I can't remember whether it was in my first or second year in Koblenz that the then President of the USA, George Bush, came to town. My American neighbour, beside herself with excitement, dragged me along to witness hoards of serious, Ray-Banned Secret Services aides jogging alongside the Leader of the Free World's limo before the man himself climbed out and held a speech about, well, I don't really remember that either, to be honest.
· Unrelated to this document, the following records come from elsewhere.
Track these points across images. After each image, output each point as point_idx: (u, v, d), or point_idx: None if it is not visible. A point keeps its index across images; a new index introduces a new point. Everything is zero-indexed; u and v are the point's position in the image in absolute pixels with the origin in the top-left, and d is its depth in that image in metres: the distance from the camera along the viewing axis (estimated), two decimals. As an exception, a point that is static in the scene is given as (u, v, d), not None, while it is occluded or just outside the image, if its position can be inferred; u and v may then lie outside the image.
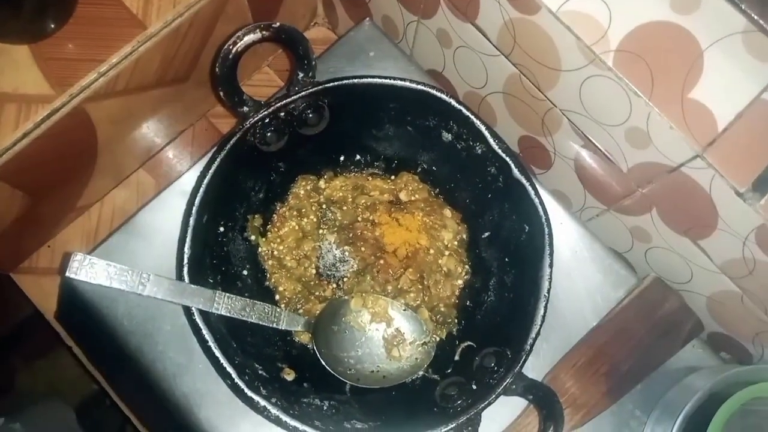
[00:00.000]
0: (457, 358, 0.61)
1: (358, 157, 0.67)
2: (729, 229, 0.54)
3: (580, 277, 0.69)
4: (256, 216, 0.64)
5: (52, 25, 0.66)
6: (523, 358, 0.53)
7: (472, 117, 0.58)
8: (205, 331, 0.53)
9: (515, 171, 0.57)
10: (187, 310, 0.53)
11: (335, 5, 0.86)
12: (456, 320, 0.63)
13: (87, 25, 0.67)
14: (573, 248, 0.70)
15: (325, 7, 0.89)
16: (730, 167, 0.50)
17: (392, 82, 0.58)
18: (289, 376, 0.59)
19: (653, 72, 0.51)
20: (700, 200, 0.54)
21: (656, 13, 0.52)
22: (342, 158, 0.67)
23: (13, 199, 0.71)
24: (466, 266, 0.65)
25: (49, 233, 0.84)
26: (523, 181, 0.57)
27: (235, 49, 0.54)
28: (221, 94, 0.56)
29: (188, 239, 0.54)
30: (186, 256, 0.54)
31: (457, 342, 0.62)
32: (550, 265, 0.55)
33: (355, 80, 0.58)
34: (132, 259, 0.67)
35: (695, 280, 0.64)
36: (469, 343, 0.61)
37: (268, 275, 0.64)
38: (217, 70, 0.54)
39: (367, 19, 0.73)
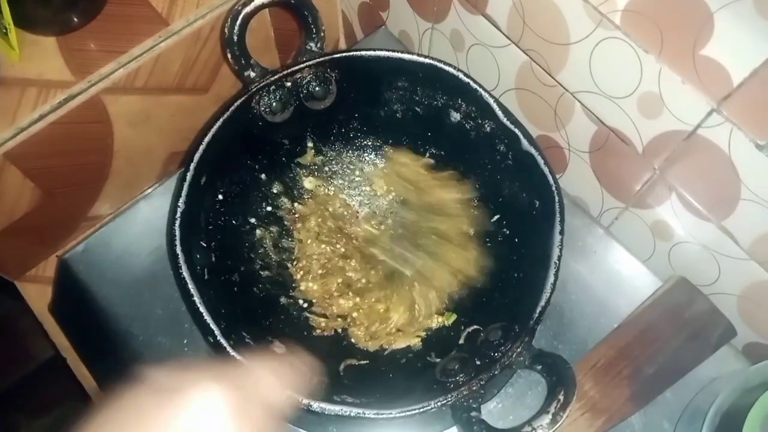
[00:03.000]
0: (461, 341, 0.56)
1: (366, 141, 0.66)
2: (753, 195, 0.51)
3: (600, 279, 0.65)
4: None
5: (81, 19, 0.69)
6: (532, 325, 0.49)
7: (481, 90, 0.57)
8: (191, 286, 0.50)
9: (524, 142, 0.56)
10: (174, 262, 0.50)
11: (355, 33, 0.89)
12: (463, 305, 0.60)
13: (114, 21, 0.70)
14: (594, 252, 0.66)
15: (346, 38, 0.92)
16: (749, 120, 0.48)
17: (400, 55, 0.58)
18: (279, 349, 0.55)
19: (662, 30, 0.50)
20: (720, 166, 0.51)
21: (663, -22, 0.52)
22: (349, 145, 0.66)
23: (24, 189, 0.71)
24: (474, 253, 0.62)
25: (59, 242, 0.83)
26: (533, 151, 0.55)
27: (244, 10, 0.55)
28: (228, 55, 0.56)
29: (183, 194, 0.53)
30: (179, 211, 0.52)
31: (463, 327, 0.57)
32: (561, 233, 0.52)
33: (363, 52, 0.58)
34: (129, 242, 0.66)
35: (723, 276, 0.59)
36: (475, 326, 0.56)
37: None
38: (225, 30, 0.55)
39: (383, 27, 0.75)
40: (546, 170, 0.54)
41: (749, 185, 0.50)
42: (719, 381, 0.58)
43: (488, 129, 0.59)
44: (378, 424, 0.56)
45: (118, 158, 0.78)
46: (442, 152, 0.65)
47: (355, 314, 0.61)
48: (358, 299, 0.61)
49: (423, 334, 0.60)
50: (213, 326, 0.49)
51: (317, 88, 0.59)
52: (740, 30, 0.50)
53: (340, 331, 0.61)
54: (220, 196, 0.59)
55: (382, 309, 0.61)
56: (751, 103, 0.48)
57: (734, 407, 0.52)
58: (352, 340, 0.60)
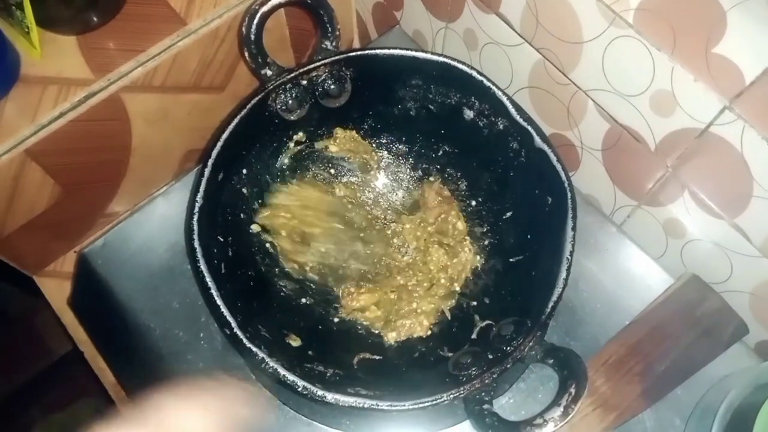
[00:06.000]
0: (474, 336, 0.57)
1: (381, 140, 0.67)
2: (766, 193, 0.51)
3: (612, 277, 0.66)
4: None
5: (100, 19, 0.71)
6: (544, 320, 0.49)
7: (494, 88, 0.57)
8: (208, 279, 0.51)
9: (537, 140, 0.56)
10: (192, 256, 0.51)
11: (369, 33, 0.90)
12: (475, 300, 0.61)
13: (133, 20, 0.72)
14: (606, 249, 0.67)
15: (360, 38, 0.93)
16: (761, 117, 0.48)
17: (414, 53, 0.59)
18: (295, 342, 0.56)
19: (675, 29, 0.51)
20: (732, 164, 0.51)
21: (676, -24, 0.52)
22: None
23: (44, 185, 0.72)
24: (486, 249, 0.63)
25: (77, 238, 0.85)
26: (545, 148, 0.55)
27: (262, 9, 0.56)
28: (245, 54, 0.57)
29: (201, 190, 0.54)
30: (198, 206, 0.53)
31: (476, 322, 0.58)
32: (573, 228, 0.52)
33: (378, 51, 0.59)
34: (147, 237, 0.67)
35: (735, 273, 0.59)
36: (488, 321, 0.57)
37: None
38: (243, 29, 0.56)
39: (397, 26, 0.76)
40: (559, 167, 0.55)
41: (761, 182, 0.51)
42: (730, 378, 0.58)
43: (501, 126, 0.59)
44: (391, 416, 0.57)
45: (136, 155, 0.80)
46: (456, 150, 0.65)
47: (372, 305, 0.61)
48: (374, 294, 0.62)
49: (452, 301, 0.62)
50: (230, 319, 0.50)
51: (332, 86, 0.60)
52: (753, 28, 0.50)
53: (355, 324, 0.62)
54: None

The event was held at the Deutsches Eck, the north-facing promontory where Rhine joins Mosel and host to a splendid spiked-helmet-type monument whose inscription reads: "Never Shall the German People be Divided, Should you Remain Honest and True". The flat-topped mausoleum lookalike used to be crowned with an equestrian statue of Kaiser Wilhelm. The Americans, though, on the last day of World War II decided to revert to playground behaviour, trained a cannon on it and blew Kaiser Bill half way to the Lorelei. A petition was already in place in those days to have him replaced with a like model. Years later, a Düsseldorf businessman put up the readies and gave his horse a leg up to regain his rightful place in German history.
All this took place in the run-up to the fall of the Eastern Bloc, Reagan later exhorting Gorbachëv to 'tear down this wall' while Honecker put his fingers in his ears and went 'lalalalalalalalala', organising massive celebrations in honour of the DDR's 40th anniversary. Not two years later, sitting in a squalid East German café just over the border from Lauenburg an der Elbe, did I remember all this as I looked at my sugar packet which proudly proclaimed communism's 40th anniversary on German territory. The Wall had fallen, collective euphoria was still high and the East Germans didn't know whether they were coming or going, as evidenced by the fact they found my dented, ten-year-old BMW the height of urban chic ("Äh, geiles Auto, Mann!")
Bush's appearance in Koblenz was strategic and symbolic. Mighty international European waterway meets slightly lesser international waterway where effigy of former central European Emperor got his balls blown off by a transatlantic cannon of peace. Military intelligence had it that borders were going to be opened and a new Europe would emerge, so where better to appear than a rather ugly monument which by night becomes THE gay meeting place in Rheinland-Pfalz? Sound illogical? Not when you consider the de facto capital of Europe is now Brussels, and if you're not happy with the Old Bailey's decision you can always take it to Strasbourg.